Not everyone with Ebola will have a fever when they are at an airport, Frieden said. It's possible for a person with Ebola to develop symptoms any time within 21 days of infection.

Public health staff will stay in touch with the travelers every day. States in the program will set up toll-free numbers for people to call if they are concerned about their own symptoms. Arriving travelers will get a thermometer and information about Ebola, Frieden said.

They will be asked to take their temperatures twice a day and report the results once a day, Frieden said. If someone doesn't report, public health staff will track them down.

"If someone is ill, they will be isolated," Frieden said.

Anyone at high risk for Ebola -- such as if they were in direct contact with the bodily fluids of someone with Ebola -- will be quarantined, even if they have no symptoms, Frieden said.

Nigeria used those measures to limit the spread of Ebola with great success. That country's outbreak has been declared over after 20 cases and eight deaths.

The measures would most likely have detected the symptoms in Thomas Eric Duncan, a Liberian national who became the first person diagnosed with Ebola in the USA. Duncan was sent home from a Dallas emergency room when he first developed a fever, only to return days later with vomiting. He died Oct. 8.

As of this week, all 48 of his contacts have completed their 21-day observation periods.
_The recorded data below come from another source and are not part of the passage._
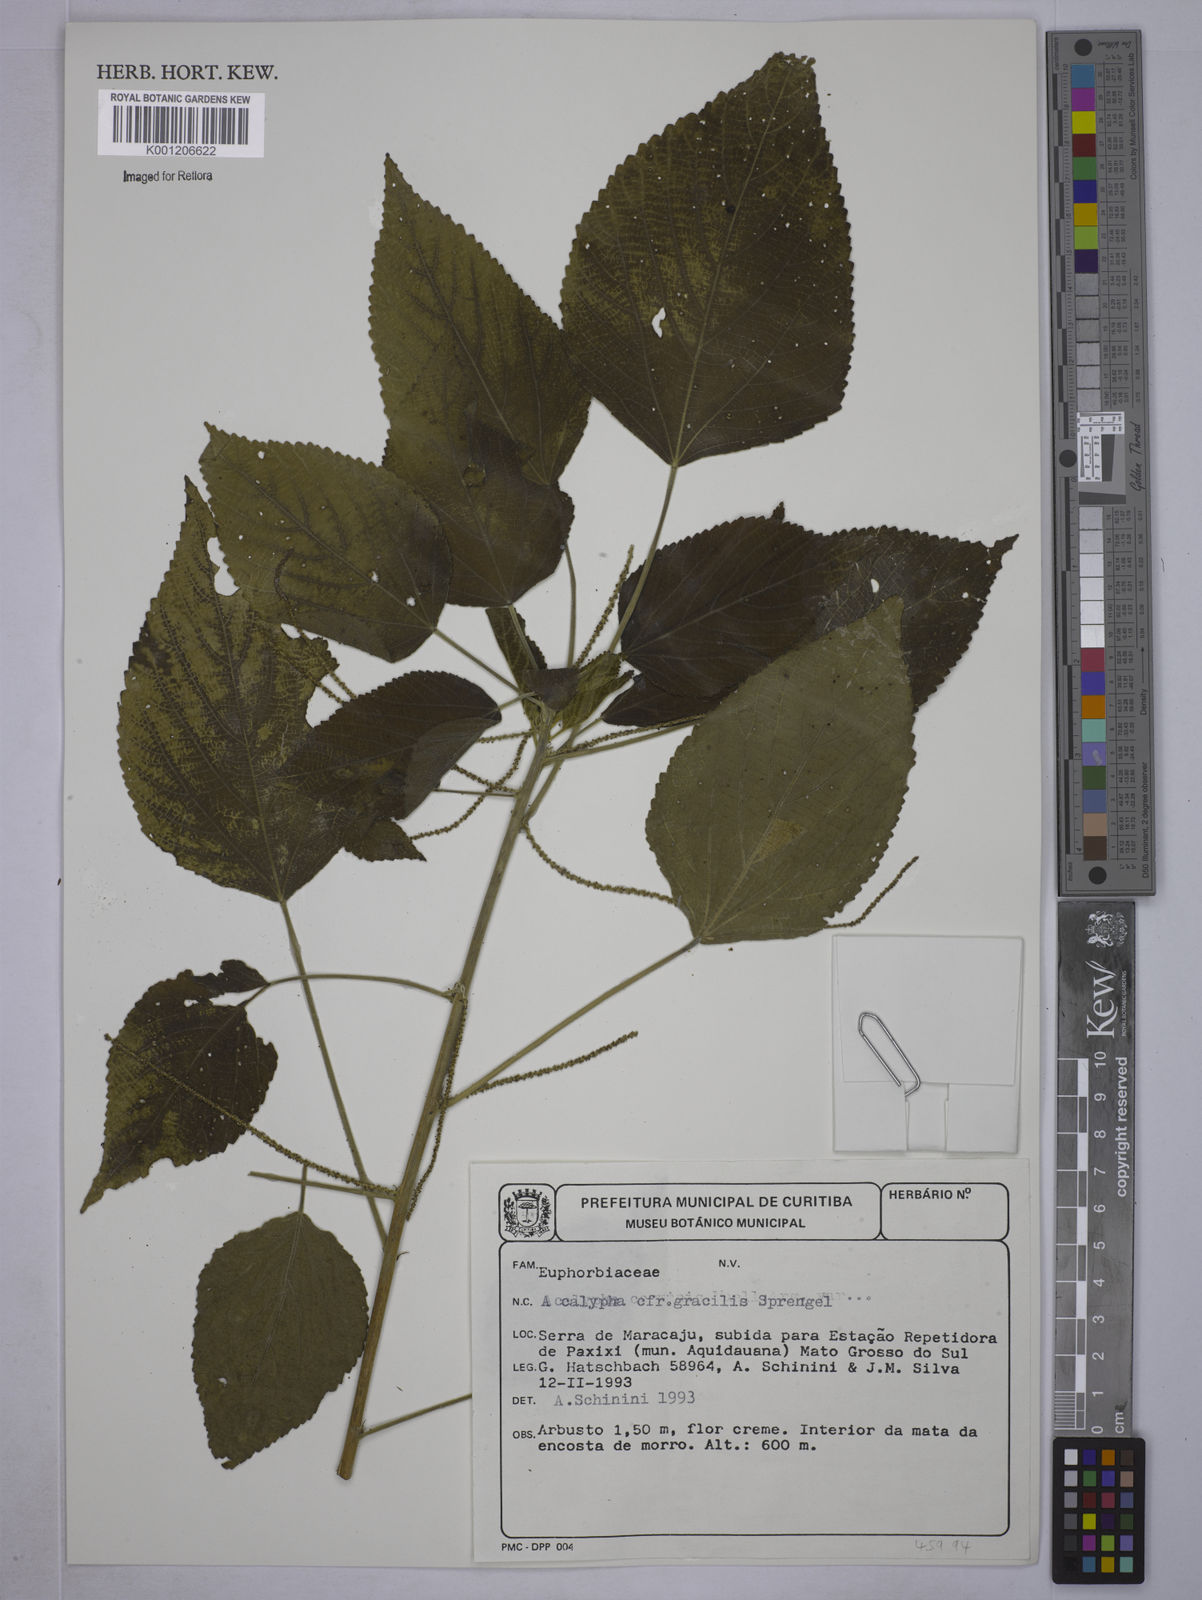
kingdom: Plantae
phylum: Tracheophyta
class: Magnoliopsida
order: Malpighiales
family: Euphorbiaceae
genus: Acalypha
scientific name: Acalypha gracilis
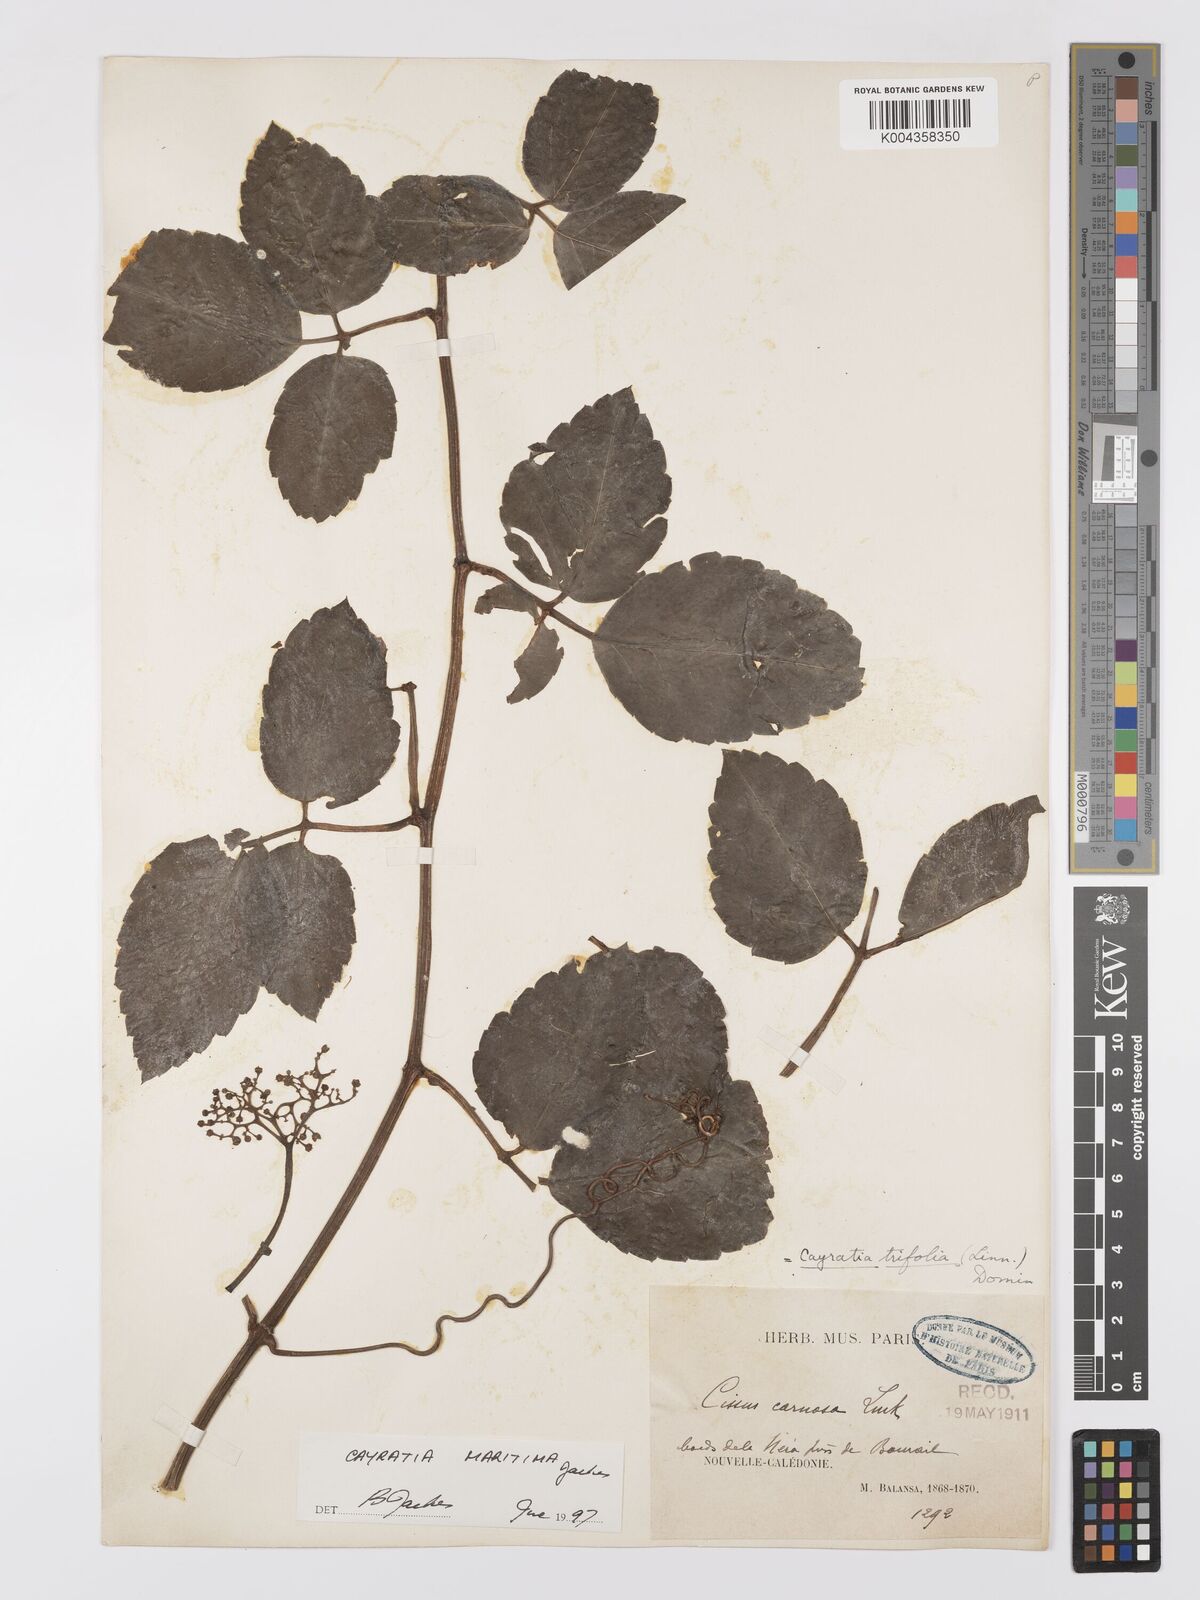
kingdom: Plantae
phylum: Tracheophyta
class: Magnoliopsida
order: Vitales
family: Vitaceae
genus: Causonis
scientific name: Causonis maritima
Two nurses who treated him developed Ebola.

Other health workers who cared for Duncan are now past the highest-risk part of their observation period, although workers will be monitored until Oct. 29 -- three weeks after he died. Health workers caring for the two nurses from Dallas will be monitored longer because the nurses are still hospitalized.
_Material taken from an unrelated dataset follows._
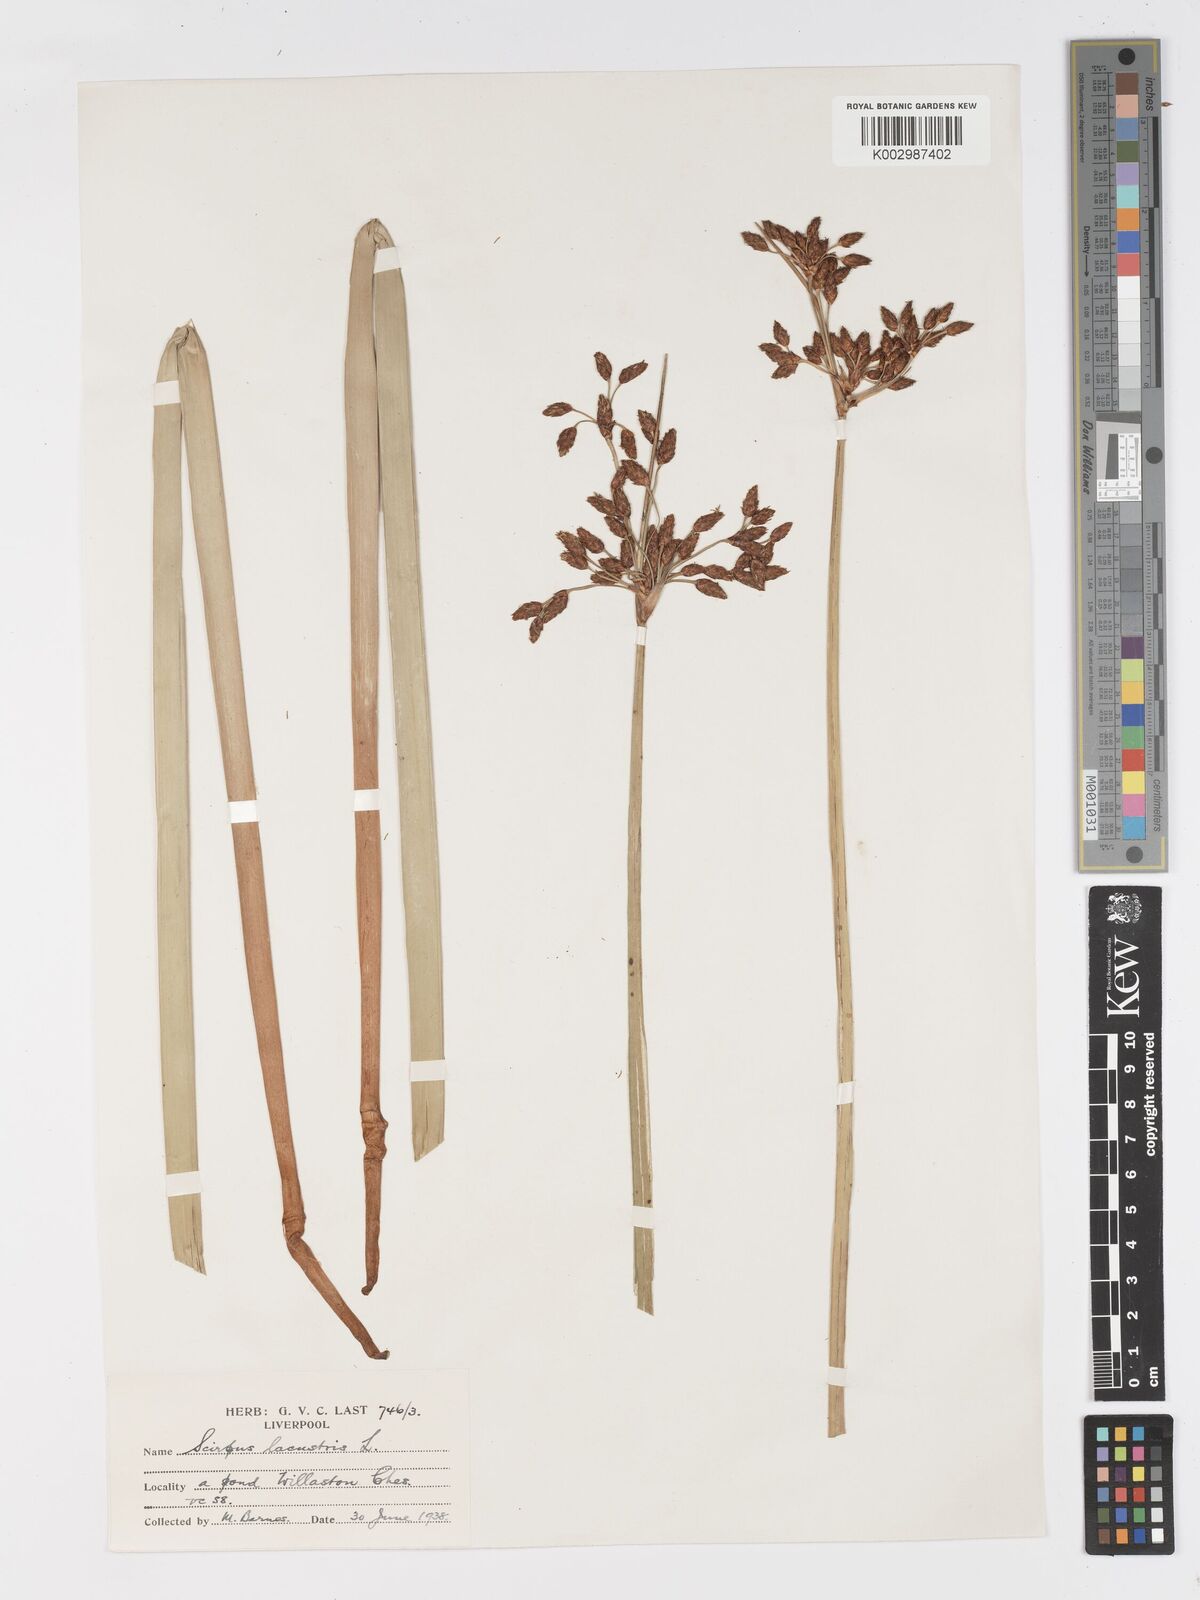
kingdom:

About 150 people a day arrive in the USA from the three Ebola-affected countries.

More than 9,900 people have been infected with Ebola and more than 4,800 have died, according to the World Health Organization.

"Until we can stop the outbreak at the source, we can do lots of things to reduce the risk," Frieden said. But until the outbreak in Africa is over, "we can't get the risk to zero."